Edible Mushrooms by Geoff Dann
Another comprehensive guide by Geoff Dann, Edible Mushrooms is a valuable resource for a fungi forager. Mushrooms are categorised into their fungal families, so the layout is really easy to follow, and it’s great for getting yourself familiar with the different groups of fungi as well.
Mushrooms by Roger Philips
This book isn’t specific to edible mushrooms, although it lists whether each fungus is edible, non-edible or poisonous. I often flick through this when I come across something new and it’s really quite comprehensive with quality photographs of each mushroom and a short, quite technical description. The potential downsides of this book is that there is no key for identification so you need to have an idea of the mushroom family you’re looking for, it does miss a couple of quite important species (like the toxic Funeral Bell which is not particularly common, but worth knowing about when distinguishing it from the edible velvet shank), and I find the edibility information to be slightly outdated in some cases. I leave it in this list because it is still a worthwhile resource, but I would suggest using in conjunction with other resources (which I always suggest you should do anyway).
Wild Food Cookbooks
The New Wildcrafted Cuisine by Pascal Baudar
Pascal Baudar’s cookbook is all about how to harness and celebrate your local wild foods, adopting the concept of “terroir” used in the wine industry. Pascal’s preserves, pickles and ferments are great inspiration and make you think outside the box when it comes to your own foraged finds. He even makes his own plant-based cheeses with a wild twist. He has three books, this one and two others focused on fermentation and brewing, but this one is his most all-round and so makes the most sense for me to include in this list. If your on Instagram, I can highly recommend following @pascalbaudar for his travels, unique ideas and beautifully presented food.

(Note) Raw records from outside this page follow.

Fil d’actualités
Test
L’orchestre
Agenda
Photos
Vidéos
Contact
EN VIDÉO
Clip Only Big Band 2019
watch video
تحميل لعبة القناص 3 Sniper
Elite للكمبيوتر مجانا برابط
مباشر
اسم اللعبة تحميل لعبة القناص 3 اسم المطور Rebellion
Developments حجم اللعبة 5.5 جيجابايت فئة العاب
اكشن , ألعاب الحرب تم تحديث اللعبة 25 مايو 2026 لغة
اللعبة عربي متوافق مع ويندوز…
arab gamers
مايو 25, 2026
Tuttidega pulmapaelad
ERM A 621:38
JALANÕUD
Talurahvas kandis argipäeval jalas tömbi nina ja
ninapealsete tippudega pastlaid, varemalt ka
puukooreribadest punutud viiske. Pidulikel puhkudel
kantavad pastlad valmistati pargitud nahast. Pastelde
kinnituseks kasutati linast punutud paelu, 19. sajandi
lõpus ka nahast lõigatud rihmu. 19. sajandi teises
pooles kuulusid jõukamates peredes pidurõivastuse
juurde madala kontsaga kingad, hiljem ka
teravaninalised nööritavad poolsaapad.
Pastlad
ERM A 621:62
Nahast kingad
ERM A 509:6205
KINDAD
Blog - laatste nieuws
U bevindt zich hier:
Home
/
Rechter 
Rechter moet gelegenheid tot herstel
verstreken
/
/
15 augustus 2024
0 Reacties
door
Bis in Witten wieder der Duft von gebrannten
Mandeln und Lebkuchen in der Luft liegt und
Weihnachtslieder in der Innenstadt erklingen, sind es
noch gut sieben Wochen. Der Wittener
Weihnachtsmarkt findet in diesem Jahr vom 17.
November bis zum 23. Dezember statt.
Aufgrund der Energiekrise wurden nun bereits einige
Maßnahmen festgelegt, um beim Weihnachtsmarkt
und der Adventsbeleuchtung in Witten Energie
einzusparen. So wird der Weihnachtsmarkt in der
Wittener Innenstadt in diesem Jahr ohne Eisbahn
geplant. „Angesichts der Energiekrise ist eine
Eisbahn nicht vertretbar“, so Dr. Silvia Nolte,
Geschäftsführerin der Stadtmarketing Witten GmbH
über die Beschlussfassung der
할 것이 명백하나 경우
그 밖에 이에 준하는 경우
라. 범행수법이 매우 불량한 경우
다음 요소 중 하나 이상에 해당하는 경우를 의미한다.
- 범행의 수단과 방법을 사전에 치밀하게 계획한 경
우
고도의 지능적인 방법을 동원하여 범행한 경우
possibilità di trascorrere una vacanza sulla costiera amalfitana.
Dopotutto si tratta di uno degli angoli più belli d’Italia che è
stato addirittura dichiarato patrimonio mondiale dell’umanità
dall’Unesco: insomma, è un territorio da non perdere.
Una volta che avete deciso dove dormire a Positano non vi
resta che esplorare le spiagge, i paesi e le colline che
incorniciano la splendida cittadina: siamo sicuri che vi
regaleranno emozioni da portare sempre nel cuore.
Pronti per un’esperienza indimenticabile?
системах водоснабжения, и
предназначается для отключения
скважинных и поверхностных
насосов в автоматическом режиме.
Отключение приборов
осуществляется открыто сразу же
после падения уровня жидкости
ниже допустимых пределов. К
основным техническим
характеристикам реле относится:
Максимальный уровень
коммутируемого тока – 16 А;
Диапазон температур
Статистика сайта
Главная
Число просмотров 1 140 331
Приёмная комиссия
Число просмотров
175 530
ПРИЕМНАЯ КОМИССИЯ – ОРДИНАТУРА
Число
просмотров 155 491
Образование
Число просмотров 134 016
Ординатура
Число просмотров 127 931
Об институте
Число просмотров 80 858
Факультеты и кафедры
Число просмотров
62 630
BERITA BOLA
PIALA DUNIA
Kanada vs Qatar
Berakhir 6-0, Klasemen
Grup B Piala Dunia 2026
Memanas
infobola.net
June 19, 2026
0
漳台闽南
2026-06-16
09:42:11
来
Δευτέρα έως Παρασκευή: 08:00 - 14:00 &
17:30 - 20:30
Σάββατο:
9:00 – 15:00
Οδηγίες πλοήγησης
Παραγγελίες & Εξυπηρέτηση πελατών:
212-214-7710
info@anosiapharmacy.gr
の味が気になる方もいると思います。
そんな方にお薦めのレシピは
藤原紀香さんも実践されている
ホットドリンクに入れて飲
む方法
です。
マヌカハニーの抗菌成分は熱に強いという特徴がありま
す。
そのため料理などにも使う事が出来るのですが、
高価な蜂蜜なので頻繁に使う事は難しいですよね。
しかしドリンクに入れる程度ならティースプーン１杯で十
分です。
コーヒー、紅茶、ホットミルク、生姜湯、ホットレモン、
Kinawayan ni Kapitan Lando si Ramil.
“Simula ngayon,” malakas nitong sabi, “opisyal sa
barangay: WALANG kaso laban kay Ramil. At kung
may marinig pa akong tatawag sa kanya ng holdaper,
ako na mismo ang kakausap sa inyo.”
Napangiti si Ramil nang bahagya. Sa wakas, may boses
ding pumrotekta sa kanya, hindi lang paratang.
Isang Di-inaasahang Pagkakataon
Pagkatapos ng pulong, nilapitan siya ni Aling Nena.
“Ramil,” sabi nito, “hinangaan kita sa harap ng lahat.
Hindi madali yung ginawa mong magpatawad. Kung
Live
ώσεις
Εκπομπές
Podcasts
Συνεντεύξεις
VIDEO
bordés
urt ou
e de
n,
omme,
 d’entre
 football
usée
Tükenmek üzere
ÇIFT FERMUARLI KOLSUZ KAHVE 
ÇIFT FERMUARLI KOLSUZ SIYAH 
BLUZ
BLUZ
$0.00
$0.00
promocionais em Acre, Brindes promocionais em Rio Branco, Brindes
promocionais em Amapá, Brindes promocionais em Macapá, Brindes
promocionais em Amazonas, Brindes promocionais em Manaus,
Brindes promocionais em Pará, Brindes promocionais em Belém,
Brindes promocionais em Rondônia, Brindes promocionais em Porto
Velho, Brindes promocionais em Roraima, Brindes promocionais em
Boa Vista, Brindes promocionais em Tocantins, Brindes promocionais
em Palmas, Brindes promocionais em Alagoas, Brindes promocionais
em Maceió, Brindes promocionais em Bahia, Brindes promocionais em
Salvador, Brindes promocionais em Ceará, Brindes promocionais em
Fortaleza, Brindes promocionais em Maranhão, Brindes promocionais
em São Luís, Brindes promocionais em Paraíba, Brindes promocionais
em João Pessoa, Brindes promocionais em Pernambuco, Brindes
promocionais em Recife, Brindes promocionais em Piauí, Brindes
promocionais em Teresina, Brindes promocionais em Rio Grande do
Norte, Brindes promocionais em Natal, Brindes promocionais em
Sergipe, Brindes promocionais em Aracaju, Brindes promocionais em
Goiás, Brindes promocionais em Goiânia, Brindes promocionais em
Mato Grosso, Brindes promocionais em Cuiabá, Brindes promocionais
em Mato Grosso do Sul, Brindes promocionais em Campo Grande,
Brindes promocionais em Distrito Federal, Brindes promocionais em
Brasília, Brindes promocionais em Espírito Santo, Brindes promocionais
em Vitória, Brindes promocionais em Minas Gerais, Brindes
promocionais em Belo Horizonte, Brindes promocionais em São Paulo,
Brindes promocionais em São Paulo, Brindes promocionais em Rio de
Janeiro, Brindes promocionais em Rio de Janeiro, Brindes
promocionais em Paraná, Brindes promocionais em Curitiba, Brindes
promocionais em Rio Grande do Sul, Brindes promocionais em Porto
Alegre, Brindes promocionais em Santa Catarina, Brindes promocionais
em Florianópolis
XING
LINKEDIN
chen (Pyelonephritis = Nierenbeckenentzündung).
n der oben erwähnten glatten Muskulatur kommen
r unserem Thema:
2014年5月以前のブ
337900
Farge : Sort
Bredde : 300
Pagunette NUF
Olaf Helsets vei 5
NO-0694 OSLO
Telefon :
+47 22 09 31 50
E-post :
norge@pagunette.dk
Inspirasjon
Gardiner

Eat Your Weeds! by Julie Bruton-Seal & Matthew Seal
This collection of plant-based original recipes focuses in on around 20 of the most common wild edible plants and contains 90 handy and completely plant-based recipes to make the most of them. Each chapter focuses on one ingredient and gives a thorough introduction into how to identify it, any important cautions and warnings (potential lookalikes, sensitivities), its habitat, seasonality and growth, a bit of history, traditional medicinal uses, and general tips on how best to use it in cooking. Each ingredient chapter comes with a few different recipes that showcase the ingredient’s versatility rather than just one thing, and the recipes are really creative and unique. Ideas like “Creamy Hogatoni” using hogweed stems instead of pasta, “Elderberry Beans” with tortillas for a Mexican-inspired spread, and “Ground Elder Kimchi” are wonderfully original.
Wild and Sweet by Rachel Lambert
This brand-new book is all about desserts and all things sweet. Rachel uses wild ingredients from sloes & blackberries to Japanese knotweed to create delicious jams, bakes, cordials and more. I haven’t used it much yet, but I’m sure I’ll be trying many more of the recipes!